I know that diet culture is all around us but I’m not sure that people who aren’t immersed in it day in day out like I am would realise quite how bad it is. It’s kinda my job to know this and see it and help you to see it, but I’m aware that anyone not working in the field may not see it for what it is.
So, I did a little experiment this week. I thought I would keep a little note of every time I saw or heard anything diet culturey (yes, that IS a word now thank you Monica) and see how it looked at the end of the week. I was genuinely surprised at how often dieting, body image, beauty ideals and how we should improve ourselves came up, both in the media and in general conversation.
Are you ready for this? You might be shocked. It started very early in the day!
Here’s my list:
- It started with the breakfast tv doctor talking about losing weight.
- Another morning breakfast tv presenters were talking about weight that both they and the nation had gained.
- A diet club actually sponsors morning tv on one channel.
- There were numerous social media posts referring to weight loss and/or how to make yourself look better throughout the entire week, too many to count actually.
- One radio host joked about his own weight. Who knows whether he meant it or not. I suspect there was an element of him that did, but either way self deprecating jokes aren’t good for you.

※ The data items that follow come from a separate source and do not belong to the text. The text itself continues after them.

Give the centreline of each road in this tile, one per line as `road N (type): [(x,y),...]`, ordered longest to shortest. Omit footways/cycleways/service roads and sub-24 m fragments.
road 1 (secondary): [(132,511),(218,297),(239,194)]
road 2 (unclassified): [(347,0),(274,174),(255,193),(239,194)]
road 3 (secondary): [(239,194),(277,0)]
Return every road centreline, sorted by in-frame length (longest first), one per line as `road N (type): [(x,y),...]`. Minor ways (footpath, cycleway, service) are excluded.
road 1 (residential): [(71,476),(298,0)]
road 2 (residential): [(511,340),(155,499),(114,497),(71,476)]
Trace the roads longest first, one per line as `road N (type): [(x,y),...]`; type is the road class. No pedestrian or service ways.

- Social media adverts dotted around my feeds advertising diets.
- Magazines on a rack where I queued in a shop were busy commenting on celebrities’ bodies, the ‘best’ diets for coming out of lockdown, ‘healthy’ meal plans, and beauty ‘secrets’. Honestly, those mags are the worst. Please stop buying them!
- A celeb sadly died after losing her battle with an eating disorder.
- Colleagues around me discussed their weight, why they ‘shouldn’t’ eat something, and diets they are on.
- Friends commenting on their weight.
- Other friends promoting diet products and their financial gains from selling it.
- People cast for TV shows generally being more slim and glamorous than your average person on the street.
- Jokes on birthday cards referring to dieting, weight, and the negative connotations around aging.
These are just the things that I spotted, never mind the stuff that I missed, didn’t pick up on. These things are all being drip fed into the subconscious without us even knowing. So, with all that going on around us is it any wonder that we constantly question ourselves, our bodies and our looks? That we question our weight and question whether our clothes look right? That we question our hair and makeup and what people will think when we enter a room?
I eat sleep and breathe this stuff and even I was second guessing the impact of my weight on some health issues I’ve had this week (I’ll talk about that more another time).
These companies are spending millions of pounds on getting us to buy into their products. They wouldn’t do that if it didn’t work. Go back to the quote and tell me that the advertising doesn’t intentionally make us feel bad about ourselves in order to sell products. You can’t, because you see it, you hear it, and you feel it.
Principle 1 of Intuitive Eating is rejecting the diet mentality, and looking at that list it’s no surprise that this is often the hardest principle for people to get through.
It makes me so angry. People struggle with their body image and self confidence because they’re constantly being told they’re not good enough. People like poor Nikki Grahame, who sadly lost her life this week to an eating disorder. She didn’t think she was thin enough and it ultimately killed her.
Why can’t we accept that being thinner or lighter is not the be all and end all? You can be healthy without trying to live up to some crappy companies’ beauty standards.
What was refreshing though was that I did also hear a few people trying to tell others that dieting for weight loss is not the answer to better health. There was good sensible conversation rather than instantly dismissing it which is amazing.
Keep spreading the message. Keep telling people they are wonderful as they are. They are listening.
A shameless plug feels appropriate here. You may have seen that I am launching a new membership group. If you are sick of serial dieting, sick of having fear or stress around food, sick of not feeling confident in your own skin, then this is for you.
I am creating a membership and a community that is working hard to kick diet culture to the kerb and embrace our bodies.
You can learn how to eat intuitively, according to how your body feels and what it needs at any time, without rules around what you can eat and when you can eat it. Does that sound like freedom to you?
Also, as it’s before 1st June this is your lucky day. There is a founding members offer going on right now. Take a look at the Intuitively You Membership page for more details. Get in there early, lock in a low price for life, and have a say in what we are creating.
Please note: This post is intended to be general information that applies to people who don’t have diagnosed medical conditions and are not pregnant. Any figures quoted are correct at the time of writing. As always, please seek the support of a registered professional before making changes to your diet or lifestyle, or if you feel that you are affected by any of the topics discussed.